What you need to do: Search the listing below for the word "ifndef" and copy each line where it appears.

-=-=-=-=-

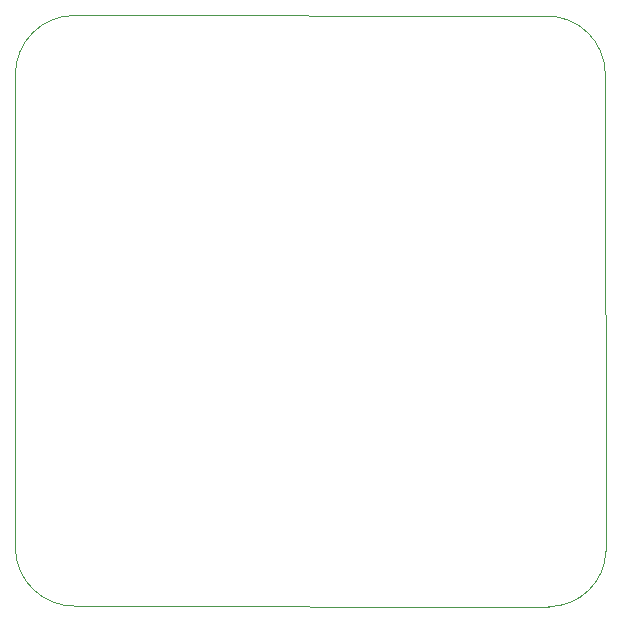
<source format=gbr>
%TF.GenerationSoftware,KiCad,Pcbnew,(7.0.0)*%
%TF.CreationDate,2023-03-16T13:26:24+02:00*%
%TF.ProjectId,FabAcademyWeek6EleDesignoneway,46616241-6361-4646-956d-795765656b36,rev?*%
%TF.SameCoordinates,Original*%
%TF.FileFunction,Profile,NP*%
%FSLAX46Y46*%
G04 Gerber Fmt 4.6, Leading zero omitted, Abs format (unit mm)*
G04 Created by KiCad (PCBNEW (7.0.0)) date 2023-03-16 13:26:24*
%MOMM*%
%LPD*%
G01*
G04 APERTURE LIST*
%TA.AperFunction,Profile*%
%ADD10C,0.100000*%
%TD*%
G04 APERTURE END LIST*
D10*
X100000000Y-25000000D02*
G75*
G03*
X95000000Y-30000000I0J-5000000D01*
G01*
X95000001Y-70300000D02*
X95000000Y-30000000D01*
X140150000Y-75052319D02*
X100000000Y-75008991D01*
X140150000Y-75052319D02*
G75*
G03*
X145000000Y-70350000I0J4852319D01*
G01*
X144949999Y-29950000D02*
X145000000Y-70350000D01*
X144949999Y-29950000D02*
G75*
G03*
X140000000Y-25049748I-4949999J-50000D01*
G01*
X95000001Y-70300000D02*
G75*
G03*
X100000000Y-75008991I4999999J300000D01*
G01*
X100000000Y-25000000D02*
X140000000Y-25049748D01*
M02*

</source>
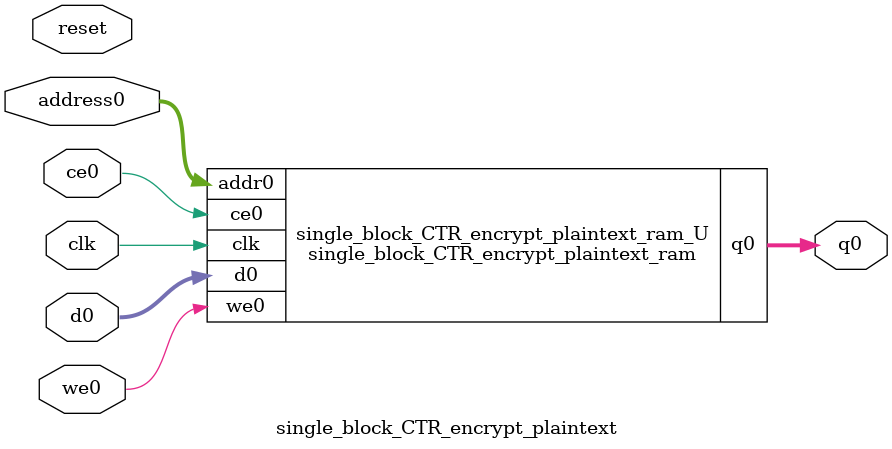
<source format=v>

`timescale 1 ns / 1 ps
module single_block_CTR_encrypt_plaintext_ram (addr0, ce0, d0, we0, q0,  clk);

parameter DWIDTH = 8;
parameter AWIDTH = 4;
parameter MEM_SIZE = 16;

input[AWIDTH-1:0] addr0;
input ce0;
input[DWIDTH-1:0] d0;
input we0;
output reg[DWIDTH-1:0] q0;
input clk;

(* ram_style = "distributed" *)reg [DWIDTH-1:0] ram[MEM_SIZE-1:0];




always @(posedge clk)  
begin 
    if (ce0) 
    begin
        if (we0) 
        begin 
            ram[addr0] <= d0; 
            q0 <= d0;
        end 
        else 
            q0 <= ram[addr0];
    end
end


endmodule


`timescale 1 ns / 1 ps
module single_block_CTR_encrypt_plaintext(
    reset,
    clk,
    address0,
    ce0,
    we0,
    d0,
    q0);

parameter DataWidth = 32'd8;
parameter AddressRange = 32'd16;
parameter AddressWidth = 32'd4;
input reset;
input clk;
input[AddressWidth - 1:0] address0;
input ce0;
input we0;
input[DataWidth - 1:0] d0;
output[DataWidth - 1:0] q0;



single_block_CTR_encrypt_plaintext_ram single_block_CTR_encrypt_plaintext_ram_U(
    .clk( clk ),
    .addr0( address0 ),
    .ce0( ce0 ),
    .d0( d0 ),
    .we0( we0 ),
    .q0( q0 ));

endmodule


</source>
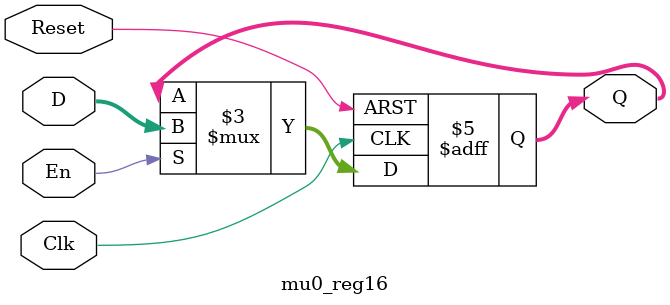
<source format=v>

`timescale 1ns/100ps

// for simulation purposes, do not delete
`default_nettype none

// module header

module mu0_reg16(input  wire        Clk,
	             input  wire        Reset,
			     input  wire        En,
			     input  wire [15:0] D,
			     output reg  [15:0] Q);

// behavioural code - clock driven

always @ (posedge Clk, posedge Reset) begin
    if (Reset) Q = 16'b00;
    else
        if (En)
            Q = D;
        else
            Q = Q;
end

endmodule

// for simulation purposes, do not delete
`default_nettype wire

</source>
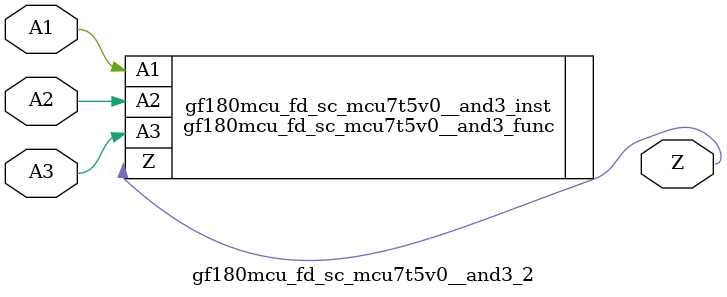
<source format=v>

`ifndef GF180MCU_FD_SC_MCU7T5V0__AND3_2_V
`define GF180MCU_FD_SC_MCU7T5V0__AND3_2_V

`include "gf180mcu_fd_sc_mcu7t5v0__and3.v"

`ifdef USE_POWER_PINS
module gf180mcu_fd_sc_mcu7t5v0__and3_2( A1, A2, A3, Z, VDD, VSS );
inout VDD, VSS;
`else // If not USE_POWER_PINS
module gf180mcu_fd_sc_mcu7t5v0__and3_2( A1, A2, A3, Z );
`endif // If not USE_POWER_PINS
input A1, A2, A3;
output Z;

`ifdef USE_POWER_PINS
  gf180mcu_fd_sc_mcu7t5v0__and3_func gf180mcu_fd_sc_mcu7t5v0__and3_inst(.A1(A1),.A2(A2),.A3(A3),.Z(Z),.VDD(VDD),.VSS(VSS));
`else // If not USE_POWER_PINS
  gf180mcu_fd_sc_mcu7t5v0__and3_func gf180mcu_fd_sc_mcu7t5v0__and3_inst(.A1(A1),.A2(A2),.A3(A3),.Z(Z));
`endif // If not USE_POWER_PINS

`ifndef FUNCTIONAL
	// spec_gates_begin


	// spec_gates_end



   specify

	// specify_block_begin

	// comb arc A1 --> Z
	 (A1 => Z) = (1.0,1.0);

	// comb arc A2 --> Z
	 (A2 => Z) = (1.0,1.0);

	// comb arc A3 --> Z
	 (A3 => Z) = (1.0,1.0);

	// specify_block_end

   endspecify

   `endif

endmodule
`endif // GF180MCU_FD_SC_MCU7T5V0__AND3_2_V

</source>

-=-=-=-=-

Solution for this problem:
`ifndef GF180MCU_FD_SC_MCU7T5V0__AND3_2_V
`ifndef FUNCTIONAL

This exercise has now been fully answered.